Excerpt provided:
Comic Book Men: Mania & Bad Jokes
Comic Book Men is a little off-center and downright unorganized at times. The manic bull sessions around the table, centered on discussions of superheroes and the like, occasionally sound like something from a junior high circle jerk.
Bryan Johnson, who according to AMC's website is not a Secret Stash employee but "holds court behind the front counter," comes on especially strong. Overweight and possessing a scraggly beard and long, unkempt hair, Johnson sounds as if he's auditioning for a standup comedy gig. He's also not averse to taking cruel shots at people, describing the patrons at the Collingswood flea market in less than flattering terms, as if he himself is some kind of GQ cover material. Johnson can also be seen tossing merchandise off the table of one of his flea market competitors, breaking one of Ming Chen's collector dishes and giving Ming the finger as he drives away, telling the kid, "Goodbye, douche bag." This is funny?

Written problem: Using the excerpt on Comic Book Men, explain in one to three sentences why it says Bryan Johnson "comes on especially strong."

Data listing:
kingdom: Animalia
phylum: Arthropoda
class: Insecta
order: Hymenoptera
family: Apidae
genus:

Solution to this exercise: The excerpt says Johnson sounds as if he is auditioning for a standup comedy gig. He readily takes cruel shots at people, such as his unflattering descriptions of the patrons at the Collingswood flea market. He is also shown tossing merchandise off a competitor's table, breaking one of Ming Chen's collector dishes, and giving Ming the finger with the words "Goodbye, douche bag."